I biked around the block and it was the same smooth, sturdy ride that built Motivate’s reputation for high-quality bike-share fleets. I closed the trip without incident by locking the rear wheel.
Then I tried a few other bikes that didn’t unlock, which a Motivate staffer attributed to poor wireless connectivity. Spotty connections also explain why the Citi Bike app did not accurately display the location of bicycles. Several bikes that appeared in the app turned out to be phantoms in real life. (Similar problems are common with other dockless systems. While I was in the Bronx bike-share zone, the JUMP app displayed no bikes at all.)
The first dockless Citi Bike I found in the wild, by St. Barnabas Hospital, did unlock without any trouble. I rode over to Webster Avenue and parked it on the sidewalk by a cache of other Citi Bikes. I locked the rear wheel, which should have closed the trip but didn’t — the trip timer in the app kept counting upwards. I called customer service to close the trip, and a Citi Bike rep said the trouble was due to a wireless “dead zone.” That would explain why none of the Citi Bikes where I parked showed up in the app.

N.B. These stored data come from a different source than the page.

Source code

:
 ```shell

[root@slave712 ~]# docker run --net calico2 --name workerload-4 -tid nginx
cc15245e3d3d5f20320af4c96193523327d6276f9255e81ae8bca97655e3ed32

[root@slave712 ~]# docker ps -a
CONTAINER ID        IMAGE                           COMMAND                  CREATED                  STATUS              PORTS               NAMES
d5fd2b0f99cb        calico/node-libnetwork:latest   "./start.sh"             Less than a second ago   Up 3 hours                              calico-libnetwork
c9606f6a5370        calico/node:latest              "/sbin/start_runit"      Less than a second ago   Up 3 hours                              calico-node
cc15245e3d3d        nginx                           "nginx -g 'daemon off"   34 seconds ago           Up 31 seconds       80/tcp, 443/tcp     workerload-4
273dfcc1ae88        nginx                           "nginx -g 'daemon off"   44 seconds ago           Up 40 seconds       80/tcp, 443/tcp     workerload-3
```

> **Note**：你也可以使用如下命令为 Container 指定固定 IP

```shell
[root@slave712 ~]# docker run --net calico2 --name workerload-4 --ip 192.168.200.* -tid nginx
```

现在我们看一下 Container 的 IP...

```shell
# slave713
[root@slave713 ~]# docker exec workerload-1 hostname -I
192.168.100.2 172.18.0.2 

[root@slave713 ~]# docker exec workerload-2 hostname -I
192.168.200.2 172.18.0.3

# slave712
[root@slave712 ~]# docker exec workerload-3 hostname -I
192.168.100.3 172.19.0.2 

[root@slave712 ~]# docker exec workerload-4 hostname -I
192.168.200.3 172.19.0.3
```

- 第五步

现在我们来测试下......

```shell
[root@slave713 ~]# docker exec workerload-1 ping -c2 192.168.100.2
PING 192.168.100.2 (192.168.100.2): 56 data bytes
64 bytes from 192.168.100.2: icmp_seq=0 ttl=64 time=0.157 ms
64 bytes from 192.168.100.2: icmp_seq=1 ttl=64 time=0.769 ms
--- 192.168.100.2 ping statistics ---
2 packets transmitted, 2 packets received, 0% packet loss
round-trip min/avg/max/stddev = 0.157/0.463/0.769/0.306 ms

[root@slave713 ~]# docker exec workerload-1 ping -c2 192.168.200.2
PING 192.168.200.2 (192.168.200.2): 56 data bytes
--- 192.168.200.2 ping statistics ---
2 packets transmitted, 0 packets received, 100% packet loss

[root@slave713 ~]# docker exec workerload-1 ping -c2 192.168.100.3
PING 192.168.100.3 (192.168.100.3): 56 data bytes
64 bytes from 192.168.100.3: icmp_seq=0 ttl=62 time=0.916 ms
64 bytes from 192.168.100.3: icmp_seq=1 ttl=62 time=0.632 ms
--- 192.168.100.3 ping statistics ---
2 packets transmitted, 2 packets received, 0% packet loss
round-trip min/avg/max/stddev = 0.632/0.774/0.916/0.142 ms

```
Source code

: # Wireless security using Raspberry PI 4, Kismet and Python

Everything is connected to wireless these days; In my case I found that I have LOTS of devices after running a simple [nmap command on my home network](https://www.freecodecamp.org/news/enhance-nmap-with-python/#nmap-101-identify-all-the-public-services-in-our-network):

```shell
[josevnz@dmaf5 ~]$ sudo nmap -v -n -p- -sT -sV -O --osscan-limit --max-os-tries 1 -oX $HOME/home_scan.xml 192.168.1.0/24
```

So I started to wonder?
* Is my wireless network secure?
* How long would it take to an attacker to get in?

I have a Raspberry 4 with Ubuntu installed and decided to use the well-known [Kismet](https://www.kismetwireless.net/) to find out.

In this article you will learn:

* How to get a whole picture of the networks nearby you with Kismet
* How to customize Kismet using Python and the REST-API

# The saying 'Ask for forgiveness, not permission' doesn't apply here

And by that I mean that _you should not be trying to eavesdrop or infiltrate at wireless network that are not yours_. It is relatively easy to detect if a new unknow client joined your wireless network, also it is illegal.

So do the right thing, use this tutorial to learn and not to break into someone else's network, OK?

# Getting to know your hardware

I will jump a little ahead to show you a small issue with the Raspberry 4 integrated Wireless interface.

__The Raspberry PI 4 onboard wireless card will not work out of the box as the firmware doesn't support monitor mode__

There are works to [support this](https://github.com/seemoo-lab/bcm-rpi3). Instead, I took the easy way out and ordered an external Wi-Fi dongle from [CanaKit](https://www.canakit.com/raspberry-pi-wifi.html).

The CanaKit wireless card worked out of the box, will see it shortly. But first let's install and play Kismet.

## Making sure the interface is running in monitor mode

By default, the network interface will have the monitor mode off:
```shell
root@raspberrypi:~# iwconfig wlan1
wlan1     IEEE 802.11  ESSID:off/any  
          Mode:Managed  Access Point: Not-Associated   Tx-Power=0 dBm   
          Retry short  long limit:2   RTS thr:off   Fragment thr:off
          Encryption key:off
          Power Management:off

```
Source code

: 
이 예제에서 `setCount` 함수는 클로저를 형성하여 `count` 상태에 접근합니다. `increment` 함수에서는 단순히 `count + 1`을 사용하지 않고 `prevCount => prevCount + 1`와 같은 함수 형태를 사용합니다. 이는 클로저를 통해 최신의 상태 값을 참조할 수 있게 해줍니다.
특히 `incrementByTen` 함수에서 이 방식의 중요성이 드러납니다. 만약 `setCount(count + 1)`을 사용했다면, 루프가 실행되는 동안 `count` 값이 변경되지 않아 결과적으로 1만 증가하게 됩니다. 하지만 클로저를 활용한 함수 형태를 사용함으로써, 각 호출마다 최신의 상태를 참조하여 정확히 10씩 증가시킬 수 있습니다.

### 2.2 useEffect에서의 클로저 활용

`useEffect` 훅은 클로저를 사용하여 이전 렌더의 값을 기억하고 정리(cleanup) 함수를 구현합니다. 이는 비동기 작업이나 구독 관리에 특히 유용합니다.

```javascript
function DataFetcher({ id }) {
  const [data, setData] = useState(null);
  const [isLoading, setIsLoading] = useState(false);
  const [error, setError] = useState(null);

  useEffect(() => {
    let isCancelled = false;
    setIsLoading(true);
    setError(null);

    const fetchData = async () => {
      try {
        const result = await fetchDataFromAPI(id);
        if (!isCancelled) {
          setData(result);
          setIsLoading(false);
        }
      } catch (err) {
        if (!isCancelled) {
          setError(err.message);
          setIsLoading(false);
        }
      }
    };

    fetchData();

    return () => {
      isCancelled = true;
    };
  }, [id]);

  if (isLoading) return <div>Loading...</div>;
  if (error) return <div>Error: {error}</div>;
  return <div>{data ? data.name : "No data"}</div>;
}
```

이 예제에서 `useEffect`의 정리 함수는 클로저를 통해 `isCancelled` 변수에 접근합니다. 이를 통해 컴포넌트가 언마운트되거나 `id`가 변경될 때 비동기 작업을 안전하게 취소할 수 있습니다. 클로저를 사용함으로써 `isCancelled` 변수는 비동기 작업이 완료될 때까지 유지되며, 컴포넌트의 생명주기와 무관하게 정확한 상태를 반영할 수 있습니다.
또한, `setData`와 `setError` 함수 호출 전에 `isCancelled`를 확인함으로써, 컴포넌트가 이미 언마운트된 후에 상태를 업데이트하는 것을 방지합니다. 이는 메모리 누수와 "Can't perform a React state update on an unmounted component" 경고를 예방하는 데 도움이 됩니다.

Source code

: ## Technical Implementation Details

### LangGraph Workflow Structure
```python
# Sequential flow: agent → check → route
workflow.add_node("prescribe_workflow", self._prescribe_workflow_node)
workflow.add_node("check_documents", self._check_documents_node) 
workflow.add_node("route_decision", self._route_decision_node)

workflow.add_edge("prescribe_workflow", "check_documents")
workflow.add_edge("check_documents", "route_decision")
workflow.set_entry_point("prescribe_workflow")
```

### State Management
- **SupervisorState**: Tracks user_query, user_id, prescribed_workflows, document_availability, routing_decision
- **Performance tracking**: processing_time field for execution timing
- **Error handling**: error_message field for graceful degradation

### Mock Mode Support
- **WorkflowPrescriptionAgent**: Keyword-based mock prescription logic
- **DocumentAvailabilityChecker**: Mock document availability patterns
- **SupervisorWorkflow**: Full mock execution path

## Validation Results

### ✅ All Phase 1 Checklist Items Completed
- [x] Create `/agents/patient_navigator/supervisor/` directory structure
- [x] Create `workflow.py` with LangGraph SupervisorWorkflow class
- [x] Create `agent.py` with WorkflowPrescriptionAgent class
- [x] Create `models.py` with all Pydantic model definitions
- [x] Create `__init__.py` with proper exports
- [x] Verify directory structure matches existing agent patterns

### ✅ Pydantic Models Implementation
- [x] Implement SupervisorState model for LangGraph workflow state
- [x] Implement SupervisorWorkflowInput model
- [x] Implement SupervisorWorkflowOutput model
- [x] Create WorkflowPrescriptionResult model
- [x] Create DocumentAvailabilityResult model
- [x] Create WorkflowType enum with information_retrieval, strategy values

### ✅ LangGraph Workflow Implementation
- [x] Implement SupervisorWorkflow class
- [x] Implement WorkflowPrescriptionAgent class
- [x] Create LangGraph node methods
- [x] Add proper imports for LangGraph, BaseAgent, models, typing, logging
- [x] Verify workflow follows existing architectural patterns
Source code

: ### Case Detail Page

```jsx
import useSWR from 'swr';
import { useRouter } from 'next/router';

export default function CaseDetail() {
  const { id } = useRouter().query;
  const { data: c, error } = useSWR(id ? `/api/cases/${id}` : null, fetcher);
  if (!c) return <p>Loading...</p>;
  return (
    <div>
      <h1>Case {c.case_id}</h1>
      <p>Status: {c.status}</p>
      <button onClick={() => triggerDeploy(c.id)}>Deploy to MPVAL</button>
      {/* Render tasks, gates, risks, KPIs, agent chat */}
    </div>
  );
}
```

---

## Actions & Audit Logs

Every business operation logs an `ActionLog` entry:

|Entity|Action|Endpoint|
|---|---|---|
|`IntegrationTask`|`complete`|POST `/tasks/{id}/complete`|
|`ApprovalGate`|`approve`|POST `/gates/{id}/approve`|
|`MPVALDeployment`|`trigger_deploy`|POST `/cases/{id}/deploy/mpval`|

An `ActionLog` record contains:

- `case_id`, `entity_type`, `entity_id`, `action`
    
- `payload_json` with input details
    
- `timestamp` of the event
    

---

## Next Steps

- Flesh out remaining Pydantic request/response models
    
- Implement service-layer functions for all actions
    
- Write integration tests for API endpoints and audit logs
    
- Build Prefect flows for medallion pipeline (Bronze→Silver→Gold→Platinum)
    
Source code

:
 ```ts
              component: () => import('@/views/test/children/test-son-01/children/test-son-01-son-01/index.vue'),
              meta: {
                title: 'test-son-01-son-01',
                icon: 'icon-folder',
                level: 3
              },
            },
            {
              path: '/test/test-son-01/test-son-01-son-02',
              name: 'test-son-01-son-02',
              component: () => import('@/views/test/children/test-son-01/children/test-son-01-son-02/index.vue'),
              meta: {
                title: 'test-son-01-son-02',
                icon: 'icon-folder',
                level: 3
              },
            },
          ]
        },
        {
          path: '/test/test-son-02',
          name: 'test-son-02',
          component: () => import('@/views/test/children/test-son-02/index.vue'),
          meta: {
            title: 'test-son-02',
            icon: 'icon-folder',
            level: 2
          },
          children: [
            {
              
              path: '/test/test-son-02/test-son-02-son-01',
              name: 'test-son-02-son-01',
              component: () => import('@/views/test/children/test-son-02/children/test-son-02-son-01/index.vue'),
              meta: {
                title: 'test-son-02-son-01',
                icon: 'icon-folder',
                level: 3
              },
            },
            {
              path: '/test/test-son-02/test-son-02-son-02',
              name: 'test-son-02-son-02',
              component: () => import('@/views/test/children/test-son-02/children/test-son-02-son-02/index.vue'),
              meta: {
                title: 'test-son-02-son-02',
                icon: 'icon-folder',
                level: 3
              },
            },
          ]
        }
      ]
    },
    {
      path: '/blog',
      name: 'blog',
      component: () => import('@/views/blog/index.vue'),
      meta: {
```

I asked Motivate for an explanation of the bugs and what’s being done to address them, but the company didn’t offer details. “We will be continuously working to upgrade our dockless technology as well as providing excellent customer service and operations so riders can enjoy the bikes,” said a spokesperson. “In the less than 24 hours since launch, we’ve already seen nearly 100 rides.”
And on the nuts and bolts of maintenance and operations, it’s certainly true that Motivate isn’t skimping on this pilot zone. The company has four mechanics assigned to the area, two rebalancers who can haul six to eight Citi Bikes at a time on bike trailers, and three bilingual “ambassadors” getting the word out in a part of the Bronx where most residents speak Spanish.
Some level of glitchiness is also to be expected in the beginning. Part of the rationale for rolling out dockless bike-share with small pilots is to identify and correct these types of bugs before moving on to a larger scale. But these connectivity problems will need to get fixed if dockless Citi Bike is going to have legs.
The expansion of Citi Bike — whether it’s with stations, dockless bikes, or a combination — remains the surest way to bring useful bike-share service to New York City neighborhoods that currently lack it. The people who came out to the launch party expect no less.
Troy Dixon, a community coordinator for NYCHA who runs programs for youth and seniors, sees bike-share as an affordable way to integrate physical activity into people’s lives. He wants to use bike-share for group rides that bring the older people and the younger people he works with together. “Once people understand how important it is, I think they will have to bring more bikes to the Bronx,” he said.